Your objective
In the text of every row, substitute "یک ماه پیش" for each occurrence of "4 هفته پیش" and leave everything else unchanged. Give only the text, without the pictures.

Data items
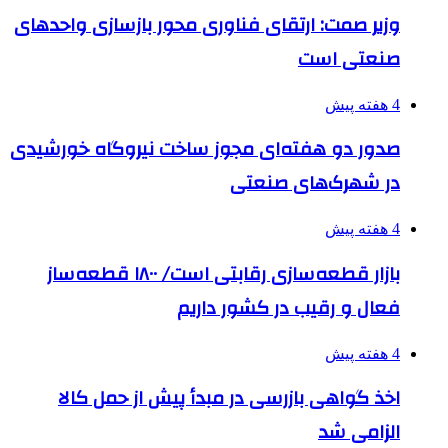
وزیر صمت: ارتقای فناوری محور بازسازی واحدهای
صنعتی است
4 هفته پیش
صدور دو هفته‌ای مجوز ساخت نیروگاه خورشیدی
در شهرک‌های صنعتی
4 هفته پیش
بازار قطعه‌سازی رقابتی است/ ۱۸۰۰ قطعه‌ساز
فعال و رقیب در کشور داریم
4 هفته پیش
اخذ گواهی بازرسی در مبدأ پیش از حمل کالا
الزامی شد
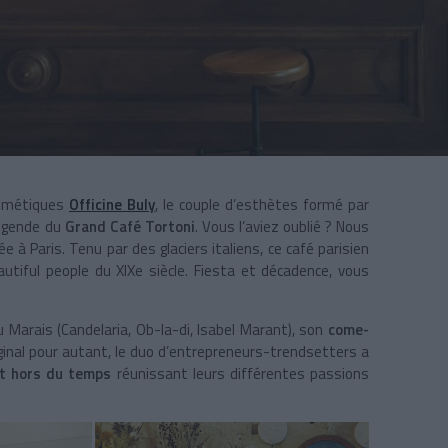
cosmétiques
Officine Buly
, le couple d’esthètes formé par
légende du
Grand Café Tortoni
. Vous l’aviez oublié ? Nous
ée à Paris. Tenu par des glaciers italiens, ce café parisien
autiful people du XIXe siècle. Fiesta et décadence, vous
u Marais (Candelaria, Ob-la-di, Isabel Marant), son
come-
iginal pour autant, le duo d’entrepreneurs-trendsetters a
et hors du temps
réunissant leurs différentes passions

Result for this exercise
وزیر صمت: ارتقای فناوری محور بازسازی واحدهای
صنعتی است
یک ماه پیش
صدور دو هفته‌ای مجوز ساخت نیروگاه خورشیدی
در شهرک‌های صنعتی
یک ماه پیش
بازار قطعه‌سازی رقابتی است/ ۱۸۰۰ قطعه‌ساز
فعال و رقیب در کشور داریم
یک ماه پیش
اخذ گواهی بازرسی در مبدأ پیش از حمل کالا
الزامی شد
cosmétiques
Officine Buly
, le couple d’esthètes formé par
légende du
Grand Café Tortoni
. Vous l’aviez oublié ? Nous
ée à Paris. Tenu par des glaciers italiens, ce café parisien
autiful people du XIXe siècle. Fiesta et décadence, vous
u Marais (Candelaria, Ob-la-di, Isabel Marant), son
come-
iginal pour autant, le duo d’entrepreneurs-trendsetters a
et hors du temps
réunissant leurs différentes passions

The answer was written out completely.